Наружная дверь была настежь распахнута От нее вдоль сеней тянулся наметенный поземкой снежный сугроб.
Юношу охватила тревога.
— Мама! — позвал он.
Тишина.
— Маня! — крикнул он громче.
Никто не отозвался.
Парфентий быстро спешился и шагнул через порог. В хате и в кухне царили холод и запустенье. На полу, перемешанные со снегом, были разбросаны вещи — следы грабежа. И как молния полоснула мысль: «Что же сталось с его родными? Где мама с Манюшкой? Неужели арестованы? Неужели пошли на мучения за него? И тато погиб… нет теперь никого… Родное гнездо, где родился, рос, лелеял светлые мечты о будущем, было разорено». И чувство тоски и скорби по погибшим боевым товарищам, и гнев к палачам сдавили грудь. Казалось, что где-то под самым сердцем скипалось все это в один тяжелый слиток. И охватили юношу горечь и обида, что так мало сделано. И еще большая обида оттого, что уже нельзя было исправить все это сейчас в его положении. А хотелось броситься на врага, рвать, грызть зубами, топтать ногами.
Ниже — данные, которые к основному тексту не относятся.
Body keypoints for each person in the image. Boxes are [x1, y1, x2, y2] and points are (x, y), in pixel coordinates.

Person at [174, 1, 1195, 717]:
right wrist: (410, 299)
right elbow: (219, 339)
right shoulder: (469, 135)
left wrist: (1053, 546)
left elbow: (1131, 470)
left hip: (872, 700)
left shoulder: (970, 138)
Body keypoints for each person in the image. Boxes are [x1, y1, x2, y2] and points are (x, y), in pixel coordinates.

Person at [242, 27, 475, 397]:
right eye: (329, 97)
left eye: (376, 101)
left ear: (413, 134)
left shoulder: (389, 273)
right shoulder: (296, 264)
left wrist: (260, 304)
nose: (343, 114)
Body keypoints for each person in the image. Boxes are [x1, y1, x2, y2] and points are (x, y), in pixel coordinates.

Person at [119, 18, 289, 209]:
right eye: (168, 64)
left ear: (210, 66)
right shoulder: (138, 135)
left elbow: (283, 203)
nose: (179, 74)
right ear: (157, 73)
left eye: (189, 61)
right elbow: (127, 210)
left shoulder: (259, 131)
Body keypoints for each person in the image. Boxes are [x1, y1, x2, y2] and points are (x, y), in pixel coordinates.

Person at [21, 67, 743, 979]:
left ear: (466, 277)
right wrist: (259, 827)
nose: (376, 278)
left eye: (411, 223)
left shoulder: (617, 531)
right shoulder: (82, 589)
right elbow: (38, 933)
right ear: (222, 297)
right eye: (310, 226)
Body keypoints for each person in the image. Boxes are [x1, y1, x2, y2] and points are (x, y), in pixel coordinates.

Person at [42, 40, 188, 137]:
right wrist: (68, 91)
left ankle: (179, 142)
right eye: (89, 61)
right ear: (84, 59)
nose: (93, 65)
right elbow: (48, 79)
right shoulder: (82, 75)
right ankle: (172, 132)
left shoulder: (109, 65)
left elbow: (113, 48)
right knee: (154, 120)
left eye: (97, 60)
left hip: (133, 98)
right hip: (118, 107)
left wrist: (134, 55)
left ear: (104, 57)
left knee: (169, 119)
Парфентий выбежал на улицу и, обращаясь туда, где только что свершилось злодеяние, сдавленным от гнева голосом закричал:
— Гады! Кто дал право? Врете! По-вашему не будет! Вы за все заплатите, слышите, за все!
— Парфуша! — вдруг услышал он крик. — Уходи скорее! Они идут! Беги, они идут! — все звонче повторял встревоженный женский голос.
И, повинуясь этому голосу благоразумия, Парфентий сел на лошадь и помчался дальше по улице. В ушах звенело тревожное: «беги, они идут!»
Проскакав последнюю улицу, Парфентий въехал в колхозный сад. Здесь между деревьями лежал толстый слой вязкого снега, доходившего лошади до колен. Она перешла на тяжелую рысь, но тут же, выбившись из сил, пошла шагом.
Впереди, совсем уже близко, начинался спуск к Кодыме. А там, всего каких-нибудь полсотни метров, — и желанный берег.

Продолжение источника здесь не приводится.